What changed? My guess is that we got richer, and when people get richer the things that matter to them change. Money isn’t quite as important when you have it. But health - something that money can’t buy - matters more and more. Roads matter too. What’s the point of a high income and a good car if it takes forever to drive it to work on clogged roads? Schools matter as well. We expect good government schools even if we can afford to educate our own children privately. We want to live in a society with a high standard of amenity.

It is the state and territory governments that we expect to provide that amenity. We insist that they do it well. And so for the last decade or so we have elected Labor at the state and territory level.

Why Labor? Because we have formed the view Labor is better than the Coalition at providing services. Labor believes in providing them.

The Coalition’s small government rhetoric of doesn’t work well at the state level. We don’t want small state government services - we want Rolls Royce ones delivered by an administration that thinks they are important.

Federally it is the opposite Because the Commonwealth provides next to no direct services to us (apart from defence, which is a bit remote from many of our lives) we are prepared to elect the side of politics that doesn’t much believe in services.

National government is about the economy, and who better to run it that the team that attacks the wasteful ways of the states?

This split between federal and state responsibilities has allowed us to believe that we can have the best of both worlds: superlative services by electing Labor locally, and tax cuts by electing the Coalition federally.

Of course it’s not true. Services have to be funded. You can’t really both want more of something and want its funding to be cut. But the division of responsibilities has allowed us to think and vote as if it is true.

It has allowed us to avoid grappling with reality.

Imagine how different it would be if the Commonwealth both funded and ran hospitals. Australia’s Health Minister Tony Abbott put up such a proposal a year ago.

Then at each national election we would face a stark and uncomfortable choice. If we voted for lower taxes we would know it would mean less money for health. If we wanted better hospitals we would no longer be able to support lower taxes.

We would no longer live in a fools’ paradise.

It would be the same if the Commonwealth took over complete responsibility for funding and providing schools, or if the states took over that complete responsibility.

By moving further into the provision of services John Howard has pushed those doors further open.

As he says, he began to open them earlier, setting up Commonwealth-funded and run technical colleges to operate alongside state ones.
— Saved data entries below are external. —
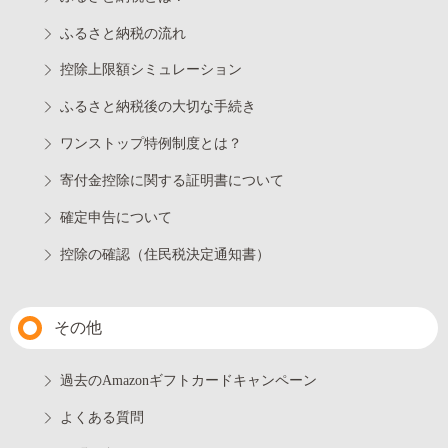
ふるさと納税の流れ
控除上限額シミュレーション
ふるさと納税後の大切な手続き
ワンストップ特例制度とは？
寄付金控除に関する証明書について
確定申告について
控除の確認（住民税決定通知書）
その他
過去のAmazonギフトカードキャンペーン
よくある質問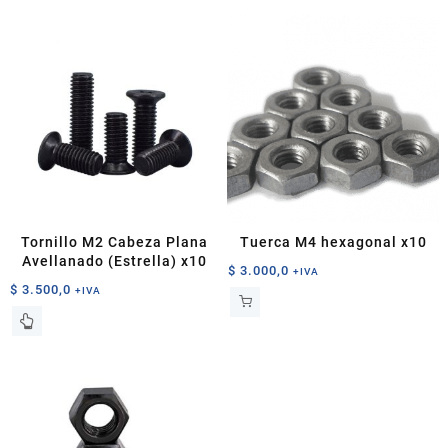
desde
tiene
$ 2.000,0
múltiples
hasta
variantes.
$ 2.800,0
Las
opciones
se
pueden
elegir
en
la
página
Tornillo M2 Cabeza Plana
Tuerca M4 hexagonal x10
de
Avellanado (Estrella) x10
$
3.000,0
+IVA
producto
$
3.500,0
+IVA
Este
producto
tiene
múltiples
variantes.
Las
opciones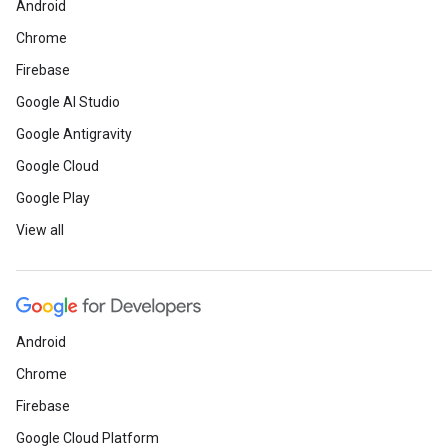
Android
Chrome
Firebase
Google AI Studio
Google Antigravity
Google Cloud
Google Play
View all
Android
Chrome
Firebase
Google Cloud Platform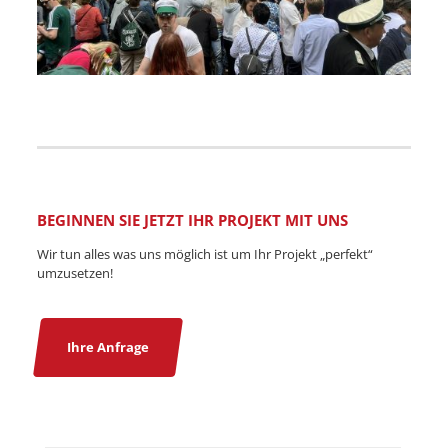
BEGINNEN SIE JETZT IHR PROJEKT MIT UNS
Wir tun alles was uns möglich ist um Ihr Projekt „perfekt“
umzusetzen!
Ihre Anfrage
In this year’s budget he introduced a $1.8 billion package for people with disabilities to fill gaps in the services “that the states are supposed to provide”.
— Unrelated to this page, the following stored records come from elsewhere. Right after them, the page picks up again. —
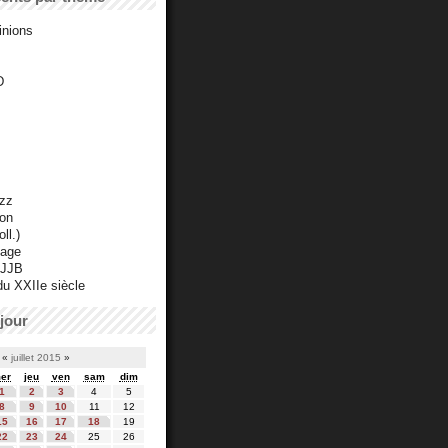
inions
D
azz
ton
ll.)
mage
 JJB
du XXIIe siècle
jour
«
juillet 2015
»
er
jeu
ven
sam
dim
1
2
3
4
5
8
9
10
11
12
15
16
17
18
19
22
23
24
25
26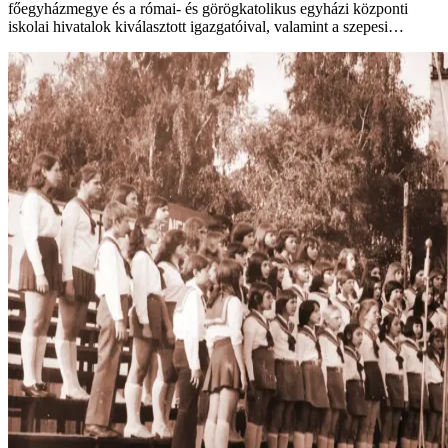
főegyházmegye és a római- és görögkatolikus egyházi központi
iskolai hivatalok kiválasztott igazgatóival, valamint a szepesi…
His Minister Mal Brough wants to do the same sort of thing with low-income housing.

There’s no telling where it will end, but now that the door has been opened, it is unlikely to be shut.

It is a change I welcome. The Coalition should not.

If services really do become a federal government responsibility (and there is every sign that Kevin Rudd thinks that way as well – he even wants to pump broadband into homes) Australians might switch their default vote at the national level to the party they believe is best at providing services.

They might switch their default vote to Labor.

John Howard might have helped make the Coalition the natural party of Opposition federally as well as locally.